• **SOURCE PASSAGE**
-- Opening Marker --
Indian linguist and writer

Banikanta Kakati (15 November 1894 — 15 November 1952) was a prominent linguist, literary figure, critic and scholar in Assamese language with his immense contribution to the language in terms of literature, linguistics, cultural anthropology and comparative religion.

==Biography==

Banikanta Kakati was born in 1894 at Barpeta of Assam. He was the second son of his parents Lalitram Kakati and Lahobala. Kakati showed sign of his genius from his early childhood. In his school days he obtained 105 marks out of 100 in his Sanskrit answer book. It is also said that he could memorise the whole of Pāṇini in his school days.

Kakati secured the highest position in English in Assam in his matriculation under the Calcutta University. 1913, he stood first among all the candidates in the intermediate from Cotton College, Guwahati under the Calcutta University. He took first M.A. degree in English Literature from Presidency College, Calcutta in 1918. Later on he secured the first class first position in M.A. in English Language group in 1923 from Calcutta University. Kakati's doctoral research titled Assamese: Its Formation and Development was carried out at Calcutta University under the supervision of Suniti Kumar Chatterji.
-- Closing Marker --
• **DATA SECTION**
-- Opening Marker --
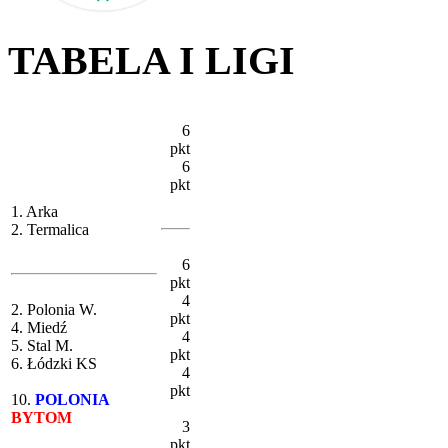
TABELA I LIGI
6
pkt
6
pkt
1. Arka
2. Termalica
6
pkt
4
2. Polonia W.
pkt
4. Miedź
4
5. Stal M.
pkt
6. Łódzki KS
4
pkt
10.
POLONIA
BYTOM
3
pkt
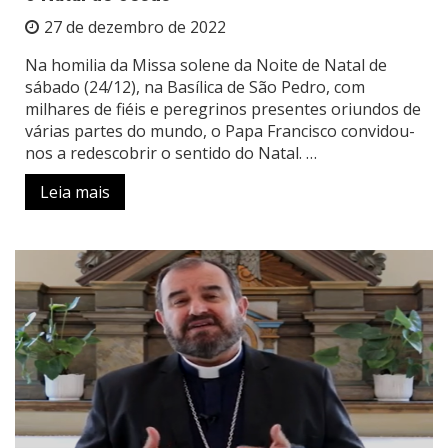
27 de dezembro de 2022
Na homilia da Missa solene da Noite de Natal de
sábado (24/12), na Basílica de São Pedro, com
milhares de fiéis e peregrinos presentes oriundos de
várias partes do mundo, o Papa Francisco convidou-
nos a redescobrir o sentido do Natal. …
Leia mais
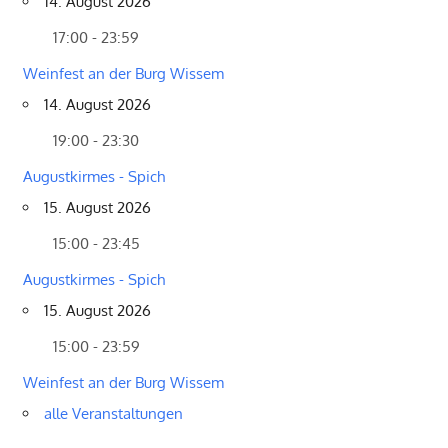
14. August 2026
17:00 - 23:59
Weinfest an der Burg Wissem
14. August 2026
19:00 - 23:30
Augustkirmes - Spich
15. August 2026
15:00 - 23:45
Augustkirmes - Spich
15. August 2026
15:00 - 23:59
Weinfest an der Burg Wissem
alle Veranstaltungen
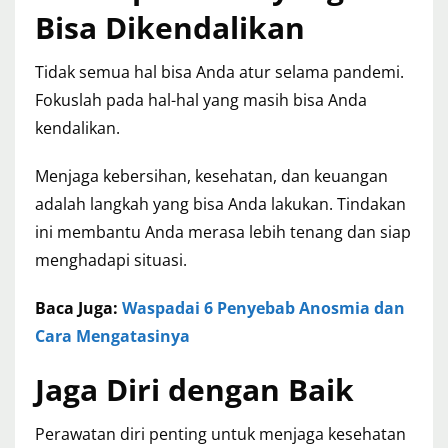
Bisa Dikendalikan
Tidak semua hal bisa Anda atur selama pandemi.
Fokuslah pada hal-hal yang masih bisa Anda
kendalikan.
Menjaga kebersihan, kesehatan, dan keuangan
adalah langkah yang bisa Anda lakukan. Tindakan
ini membantu Anda merasa lebih tenang dan siap
menghadapi situasi.
Baca Juga:
Waspadai 6 Penyebab Anosmia dan
Cara Mengatasinya
Jaga Diri dengan Baik
Perawatan diri penting untuk menjaga kesehatan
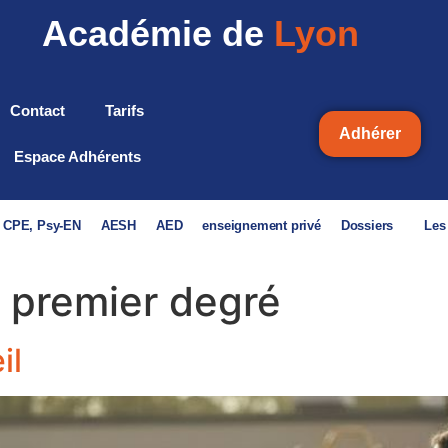
Académie de
Lyon
Contact
Tarifs
Adhérer
Espace Adhérents
, CPE, Psy-EN
AESH
AED
enseignement privé
Dossiers
Les
l premier degré
il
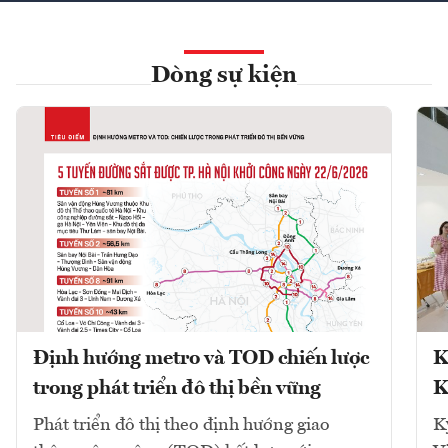
Dòng sự kiện
Định hướng metro và TOD chiến lược
K
trong phát triển đô thị bền vững
K
Phát triển đô thị theo định hướng giao
K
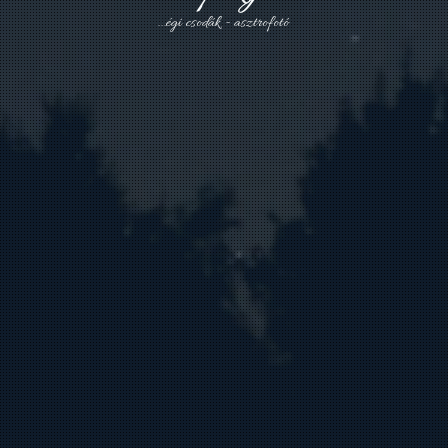
.
.
.
é
g
i
c
s
o
d
á
k
-
a
s
z
t
r
o
f
o
t
ó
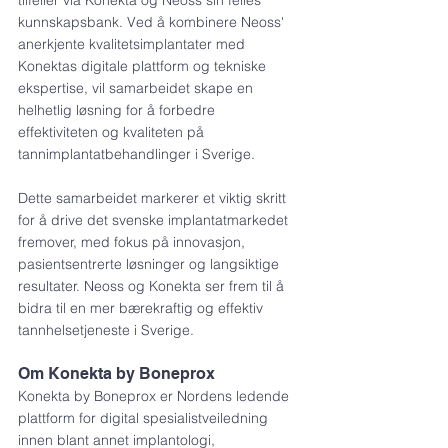
tilfeller via Konekta og Neoss sin felles 
kunnskapsbank. Ved å kombinere Neoss' 
anerkjente kvalitetsimplantater med 
Konektas digitale plattform og tekniske 
ekspertise, vil samarbeidet skape en 
helhetlig løsning for å forbedre 
effektiviteten og kvaliteten på 
tannimplantatbehandlinger i Sverige.
Dette samarbeidet markerer et viktig skritt 
for å drive det svenske implantatmarkedet 
fremover, med fokus på innovasjon, 
pasientsentrerte løsninger og langsiktige 
resultater. Neoss og Konekta ser frem til å 
bidra til en mer bærekraftig og effektiv 
tannhelsetjeneste i Sverige.
Om Konekta by Boneprox
Konekta by Boneprox er Nordens ledende 
plattform for digital spesialistveiledning 
innen blant annet implantologi, 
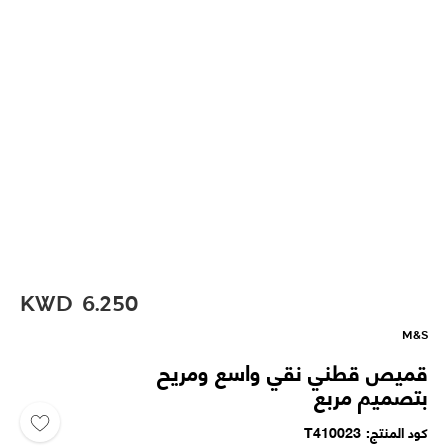
KWD
6.250
M&S
قميص قطني نقي واسع ومريح
بتصميم مربع
كود المنتج
T410023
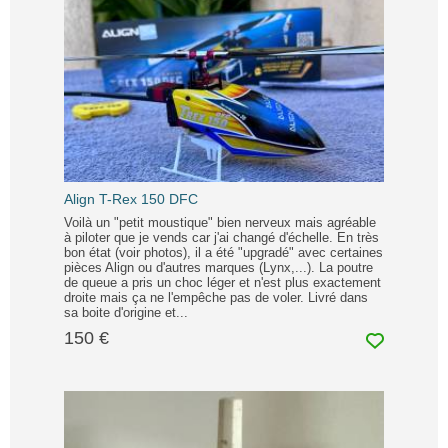
Align T-Rex 150 DFC
Voilà un "petit moustique" bien nerveux mais agréable
à piloter que je vends car j'ai changé d'échelle. En très
bon état (voir photos), il a été "upgradé" avec certaines
pièces Align ou d'autres marques (Lynx,...). La poutre
de queue a pris un choc léger et n'est plus exactement
droite mais ça ne l'empêche pas de voler. Livré dans
sa boite d'origine et...
150 €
-- Closing Marker --
• **TASK BRIEF**
Return the stretch of the Banikanta Kakati passage from "Banikanta Kakati (15" through "his school days.", copied word for word.

• **EXERCISE RESPONSE**
Banikanta Kakati (15 November 1894 — 15 November 1952) was a prominent linguist, literary figure, critic and scholar in Assamese language with his immense contribution to the language in terms of literature, linguistics, cultural anthropology and comparative religion.

==Biography==

Banikanta Kakati was born in 1894 at Barpeta of Assam. He was the second son of his parents Lalitram Kakati and Lahobala. Kakati showed sign of his genius from his early childhood. In his school days he obtained 105 marks out of 100 in his Sanskrit answer book. It is also said that he could memorise the whole of Pāṇini in his school days.